- Brief
Return everything from the line containing "To the nearest" down to the end of the records, word for word, and leave out the pictures.

- Dataset excerpts
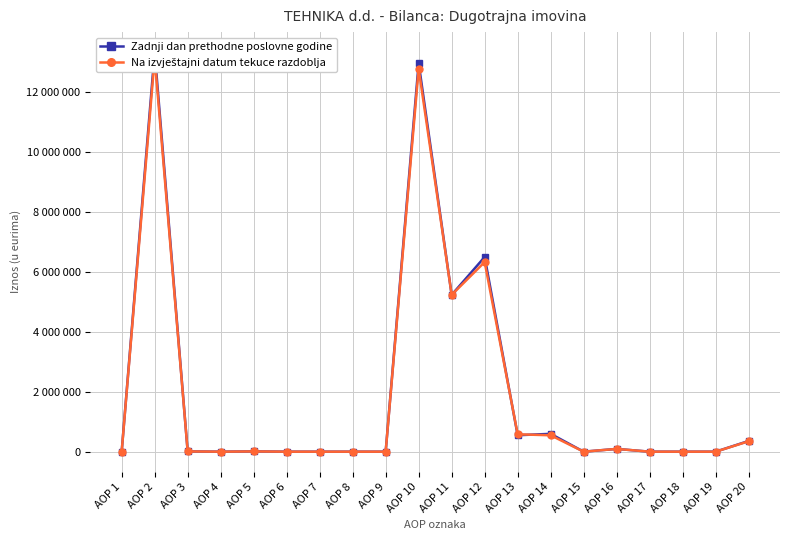

Between AOP 18 and AOP 6, which is larger?

AOP 18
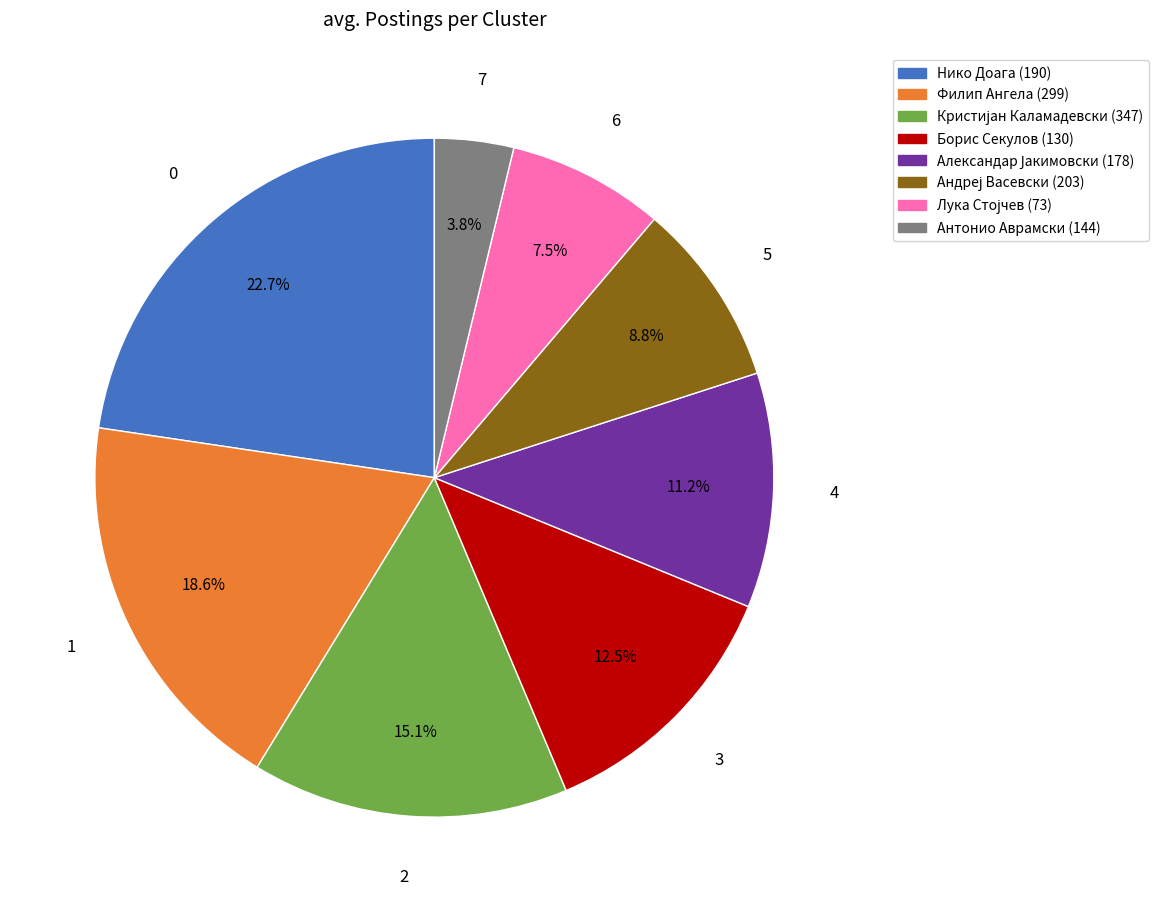

Is Антонио Аврамски (144) the majority of the pie?

No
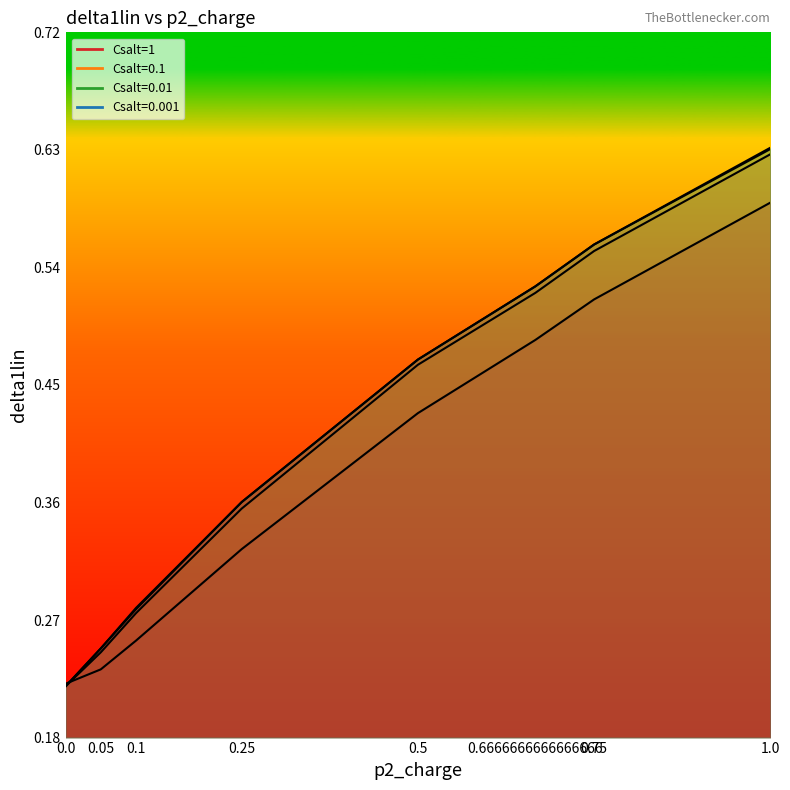

What is the change in value from 0.05 to 0.6666666666666666?

+0.3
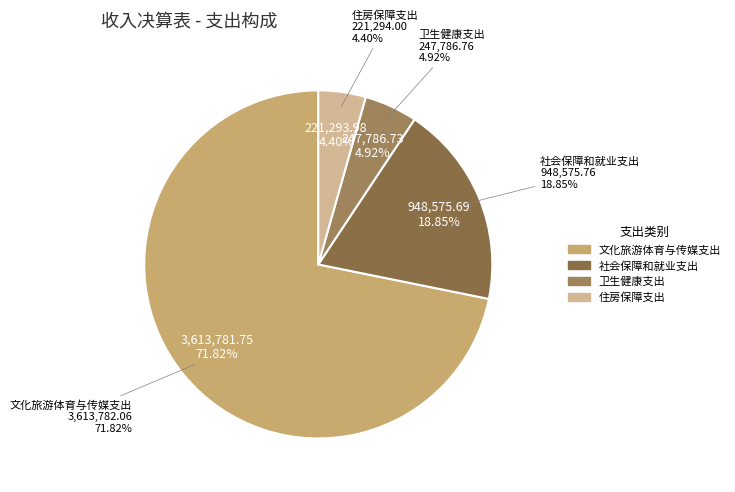

To the nearest percent, what percentage of the pie is 卫生健康支出?

5%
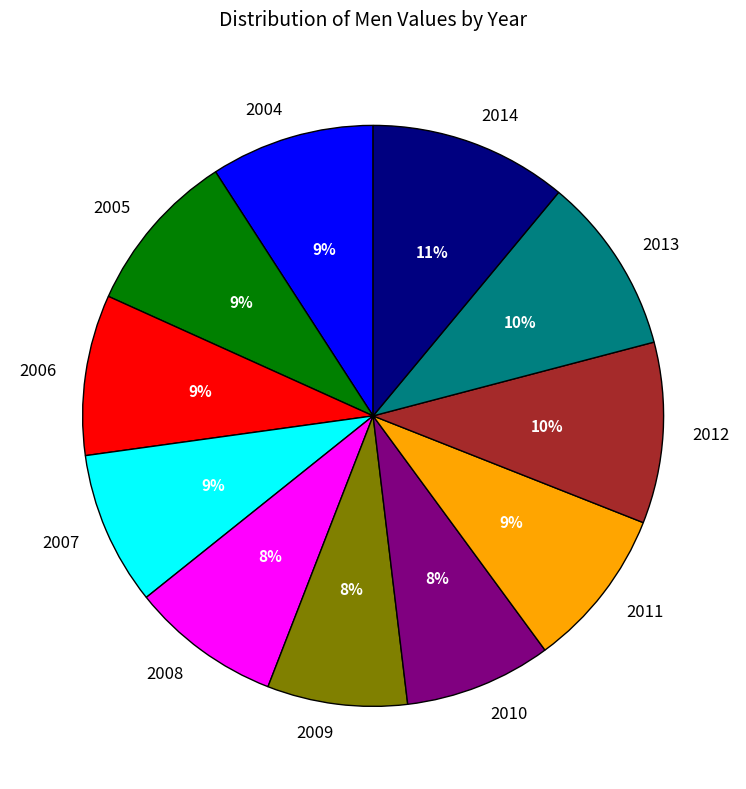

Count the number of slices in the pie.

11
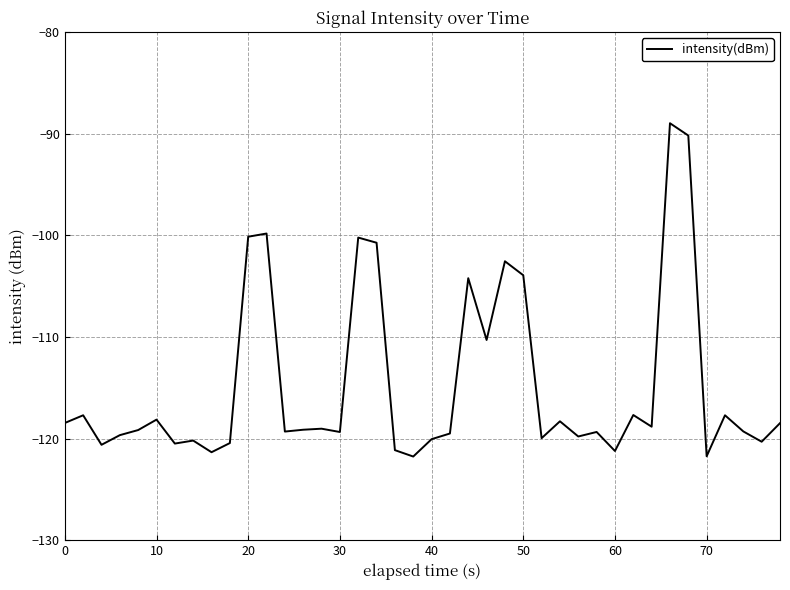

What is the greatest value displayed?

-89.0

- Final answer
To the nearest percent, what percentage of the pie is 卫生健康支出?

5%

Count the number of slices in the pie.

11

What is the greatest value displayed?

-89.0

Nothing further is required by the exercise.